* [Study text]
H²TC: A Large-Scale Multi-View and Multi-Modal Dataset of Human-Human Throw&Catch of Arbitrary Objects

[Project Page] [Technical Paper] [Dataset] [Sample Cases]

This repository provides tools, tutorials, source codes and supporting documents for the dataset H²TC. For a quick glance at the dataset, we also refer users to the project website and our technical paper. Briefly, it has introduced tools to record, process, and annotate the dataset.

All source codes are available in ./src. It also includes documents and tutotials in in ./docthat explain in detail the data processing, data hierarchy, annotation, and the content of each data file in the dataset.

Run from scratch

Simply follow the steps below to run the provided tools from scratch:

Install the dependencies.
Fetch the raw data. You have two options to fetch the raw data:
- Download our captured dataset from Dropbox.
- Capture your own data with our provided recorder and suggested sensors. It helps build your data recording system and then collect more in-distribution data.
Process the raw data.
(Optional) Annotate the processed data with our provided annotator.

Dependencies

To run the tools, some dependencies have to be installed first.

System environment

First, the default and well-tested system environment is

Ubuntu: 20.04
Python: 3.8.13
CUDA: 11.6
Nvidia driver: 510

We have not tested our codes on other systems yet, so it is recommended to configure the same, or at least a similar environment for the best experience.

Softwares

To run the data processor, install two more applications

spd-say: text-to-voice converter.
ffmpeg: video decoder

They can be installed, if not have, using apt:

sudo apt update
// install spd-say
sudo apt install speech-dispatcher 
// install ffmpeg
sudo apt install ffmpeg

Python Dependencies

The Python dependencies can be installed automatically via pip:

pip install -r requirements.txt

Sensors

Our recording framework employs three ZED stereo cameras, one Prophesee event camera, a pair of StretchSense MoCap Pro (SMP) Gloves, Optitrack and other streaming sensors. Therefore, their SDK tools need to be installed to record and process the dataset.

ZED and Metavision SDK

You need to install ZED SDK (3.7.6) and Metavision SDK (2.3.0) following the official guidance, so as to use the ZED stereo camera and the Prophesee event camera to record and process the data respectively.

Collected data:
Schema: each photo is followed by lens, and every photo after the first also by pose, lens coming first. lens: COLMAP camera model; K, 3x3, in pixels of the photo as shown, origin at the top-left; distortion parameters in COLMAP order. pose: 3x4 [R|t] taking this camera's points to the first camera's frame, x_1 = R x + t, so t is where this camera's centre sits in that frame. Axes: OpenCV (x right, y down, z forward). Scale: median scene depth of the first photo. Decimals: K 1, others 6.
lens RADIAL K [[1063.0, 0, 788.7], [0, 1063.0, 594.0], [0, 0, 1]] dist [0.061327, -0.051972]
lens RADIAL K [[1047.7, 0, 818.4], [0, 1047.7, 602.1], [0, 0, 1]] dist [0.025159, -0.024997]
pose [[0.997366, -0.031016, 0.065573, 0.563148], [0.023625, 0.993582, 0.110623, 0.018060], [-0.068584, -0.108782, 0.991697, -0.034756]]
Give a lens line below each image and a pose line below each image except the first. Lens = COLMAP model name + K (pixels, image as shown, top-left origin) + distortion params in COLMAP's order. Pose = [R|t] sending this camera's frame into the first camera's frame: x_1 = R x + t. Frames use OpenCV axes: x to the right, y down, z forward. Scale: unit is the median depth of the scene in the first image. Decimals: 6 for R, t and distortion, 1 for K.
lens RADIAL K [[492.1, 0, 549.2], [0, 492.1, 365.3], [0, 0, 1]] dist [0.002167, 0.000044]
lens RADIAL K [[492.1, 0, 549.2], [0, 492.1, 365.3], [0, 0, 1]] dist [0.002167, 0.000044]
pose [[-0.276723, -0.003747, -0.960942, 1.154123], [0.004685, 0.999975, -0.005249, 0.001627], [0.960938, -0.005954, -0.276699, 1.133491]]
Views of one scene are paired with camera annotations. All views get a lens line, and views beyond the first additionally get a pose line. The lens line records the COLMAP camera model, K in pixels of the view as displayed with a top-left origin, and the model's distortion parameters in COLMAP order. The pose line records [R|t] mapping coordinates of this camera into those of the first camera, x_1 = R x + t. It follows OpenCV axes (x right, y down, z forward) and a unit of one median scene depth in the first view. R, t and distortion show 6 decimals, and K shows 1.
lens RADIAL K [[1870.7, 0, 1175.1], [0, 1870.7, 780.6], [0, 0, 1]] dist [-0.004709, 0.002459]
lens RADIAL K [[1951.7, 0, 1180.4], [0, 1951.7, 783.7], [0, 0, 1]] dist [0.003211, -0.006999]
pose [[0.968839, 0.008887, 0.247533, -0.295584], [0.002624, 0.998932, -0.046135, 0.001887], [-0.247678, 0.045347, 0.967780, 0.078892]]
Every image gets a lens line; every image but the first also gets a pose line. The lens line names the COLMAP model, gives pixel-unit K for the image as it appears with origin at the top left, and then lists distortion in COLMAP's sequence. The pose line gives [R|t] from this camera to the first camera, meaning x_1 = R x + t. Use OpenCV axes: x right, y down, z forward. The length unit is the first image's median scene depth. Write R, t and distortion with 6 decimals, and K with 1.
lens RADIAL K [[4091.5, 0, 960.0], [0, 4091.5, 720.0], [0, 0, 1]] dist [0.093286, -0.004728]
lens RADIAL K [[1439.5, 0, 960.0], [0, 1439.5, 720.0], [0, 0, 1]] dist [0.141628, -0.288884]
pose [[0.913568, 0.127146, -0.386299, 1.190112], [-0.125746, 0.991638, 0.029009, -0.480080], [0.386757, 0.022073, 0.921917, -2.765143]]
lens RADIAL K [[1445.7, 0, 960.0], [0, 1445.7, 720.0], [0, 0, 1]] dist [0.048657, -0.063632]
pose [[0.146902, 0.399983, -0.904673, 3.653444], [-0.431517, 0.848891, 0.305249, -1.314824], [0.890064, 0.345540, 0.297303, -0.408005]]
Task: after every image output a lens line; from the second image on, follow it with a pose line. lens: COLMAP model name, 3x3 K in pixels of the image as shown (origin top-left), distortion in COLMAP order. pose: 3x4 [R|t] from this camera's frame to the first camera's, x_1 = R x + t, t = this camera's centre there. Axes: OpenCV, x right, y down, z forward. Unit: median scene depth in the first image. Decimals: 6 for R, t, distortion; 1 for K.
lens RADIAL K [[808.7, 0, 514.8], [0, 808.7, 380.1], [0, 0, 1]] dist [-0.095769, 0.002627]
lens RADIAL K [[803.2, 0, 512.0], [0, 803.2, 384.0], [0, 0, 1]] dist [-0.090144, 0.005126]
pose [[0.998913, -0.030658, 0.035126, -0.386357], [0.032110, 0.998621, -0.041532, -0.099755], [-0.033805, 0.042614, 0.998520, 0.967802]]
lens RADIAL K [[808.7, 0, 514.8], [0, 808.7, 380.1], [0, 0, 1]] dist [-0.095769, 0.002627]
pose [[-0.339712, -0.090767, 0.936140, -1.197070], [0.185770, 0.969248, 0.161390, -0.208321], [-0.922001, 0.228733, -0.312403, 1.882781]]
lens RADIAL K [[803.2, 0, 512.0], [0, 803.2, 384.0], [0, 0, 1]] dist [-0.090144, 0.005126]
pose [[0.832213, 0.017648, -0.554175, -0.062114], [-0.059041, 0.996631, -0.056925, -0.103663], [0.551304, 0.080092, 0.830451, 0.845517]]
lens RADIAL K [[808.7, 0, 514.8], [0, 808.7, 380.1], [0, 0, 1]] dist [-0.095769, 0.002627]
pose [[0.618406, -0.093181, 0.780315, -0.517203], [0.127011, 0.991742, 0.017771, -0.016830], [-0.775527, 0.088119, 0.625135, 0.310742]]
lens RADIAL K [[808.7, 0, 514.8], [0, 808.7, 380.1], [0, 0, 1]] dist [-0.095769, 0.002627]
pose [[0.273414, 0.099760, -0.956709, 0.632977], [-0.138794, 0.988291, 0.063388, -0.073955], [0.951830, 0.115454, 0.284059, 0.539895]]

* [Complete the following]
• A. In the H²TC dataset text, which version of the Metavision SDK has to be installed?
• B. Decide whether each statement agrees with the H²TC dataset text. Answer yes or no for each, and quote the words of the text that settle it.
(i) The default, well-tested system environment runs Ubuntu 20.04.
(ii) The recording framework uses two ZED stereo cameras.
(iii) ffmpeg is listed as a text-to-voice converter.
• C. Go on with the H²TC dataset text, starting after its last sentence.

* [Expected results]
• A. Version 2.3.0.

• B.
(i) Yes: "Ubuntu: 20.04"
(ii) No: "three ZED stereo cameras"
(iii) No: "ffmpeg: video decoder"

• C.
For user's convenience of installing the specific version (3.7.6) of ZED SDK, we fetch the installer from the official repository and save it in ./dev/ZED_SDK_Installer. All you need is to download the SDK installer, run it and select the modules you prefer following the official guides.

Metavision SDK is not packaged in an installer way, so you will have to follow the official guides to install it. Particularly, Metavision SDK provides multiple optional modules. Our tool uses only the functionality from the metavision-essentials, but you are free to install other modules or not.

Test Event and ZED Cameras

Now you should be able to launch the event recorder with the following command if your Prophesee event camera is well connected to the computer:

metavision_viewer

You should also be able to test the connection of ZED cameras by running the official samples.

If you do not have a camera or do not intend to record your own dataset, you can simply check if the modules pyzed and metavision_core can be successfully imported by your python program. They will be used only for post processing of the raw data by our dataset.

Recorder

Our recorder integrates the functionality of recording with multiple devices and organizing the recorded contents in a hierarchical manner. To collect data with our provided recorder, simply follow the steps below:

Step 1: Enable all recording devices.

The ZED and Prophesee event cameras should be wired to a host Ubuntu (20.04) machine, where the recorder program is supposed to run.
StretchSense MoCap Pro gloves should be connected to a separate Windows machine with its official client software Hand Engine (HE) running on the same machine.
The OptiTrack server can be launched either on a separate host, or on any of the two aforementioned clients. You may need to configure the firewall on each machine to enable the User Datagram Protocol (UDP) communication.

Step 2: Update the configuration of OptiTrack NatNet client in ./src/natnet_client/src/example_main.cpp, and then rebuild it by following our tutorial. Briefly, you need to configure the OptiTrack server IP address (char* ip_address), the recorder IP address (servaddr.sin_addr), and the recorder port (PORT) according to your own network setting.

cd ./src/natnet_client
mkdir build
cd build
cmake ..
make

Step 3: Initialize your lists of human subjects and objects in /register/subjects.csv and /register/objects.csv respectively. Each subject and object should lie in a sperate line. Please refer to the sample lists in our repository for a detailed format.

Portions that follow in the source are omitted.